What you have to do
Put the lines of the listing below into a numbered list, starting at the line containing "col_2 (amount, normalized)" and ending at the end of the listing, both included. Omit blank lines and leave the pictures out of the answer.

Figure understanding tasks
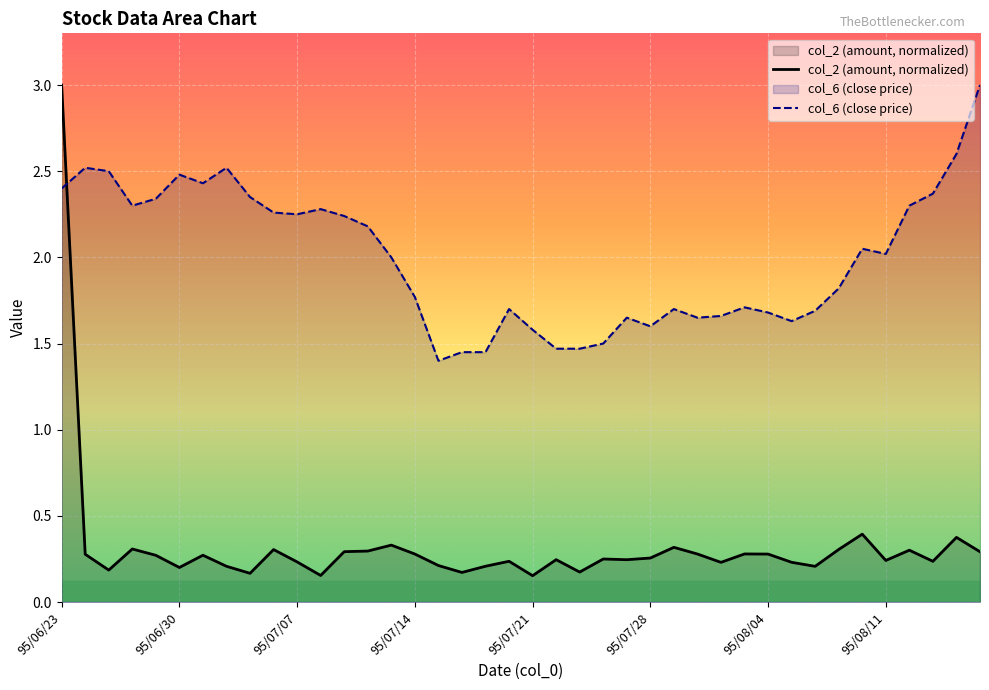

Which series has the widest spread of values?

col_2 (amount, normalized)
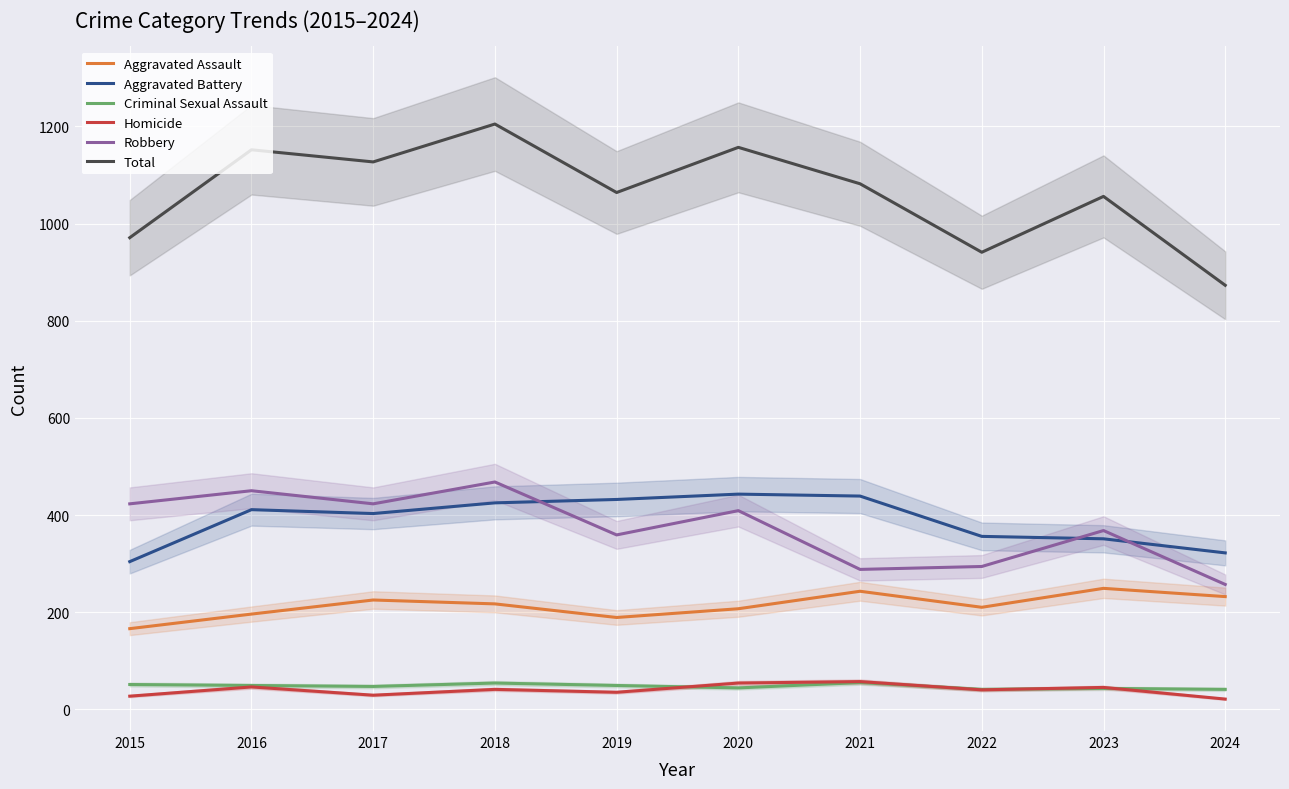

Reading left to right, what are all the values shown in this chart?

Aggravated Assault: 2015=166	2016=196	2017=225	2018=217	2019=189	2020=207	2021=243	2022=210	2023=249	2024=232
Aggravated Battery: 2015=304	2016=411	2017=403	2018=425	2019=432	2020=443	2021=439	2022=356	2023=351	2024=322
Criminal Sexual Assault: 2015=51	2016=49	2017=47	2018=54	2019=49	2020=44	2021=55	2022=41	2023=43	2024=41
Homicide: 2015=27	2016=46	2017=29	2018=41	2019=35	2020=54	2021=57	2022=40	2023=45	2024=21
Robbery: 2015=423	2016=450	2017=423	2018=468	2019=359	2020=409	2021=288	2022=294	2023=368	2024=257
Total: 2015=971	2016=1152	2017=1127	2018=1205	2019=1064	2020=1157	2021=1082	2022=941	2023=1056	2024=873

Reply
1. col_2 (amount, normalized)
2. Reading left to right, what are all the values shown in this chart?
3. Aggravated Assault: 2015=166	2016=196	2017=225	2018=217	2019=189	2020=207	2021=243	2022=210	2023=249	2024=232
4. Aggravated Battery: 2015=304	2016=411	2017=403	2018=425	2019=432	2020=443	2021=439	2022=356	2023=351	2024=322
5. Criminal Sexual Assault: 2015=51	2016=49	2017=47	2018=54	2019=49	2020=44	2021=55	2022=41	2023=43	2024=41
6. Homicide: 2015=27	2016=46	2017=29	2018=41	2019=35	2020=54	2021=57	2022=40	2023=45	2024=21
7. Robbery: 2015=423	2016=450	2017=423	2018=468	2019=359	2020=409	2021=288	2022=294	2023=368	2024=257
8. Total: 2015=971	2016=1152	2017=1127	2018=1205	2019=1064	2020=1157	2021=1082	2022=941	2023=1056	2024=873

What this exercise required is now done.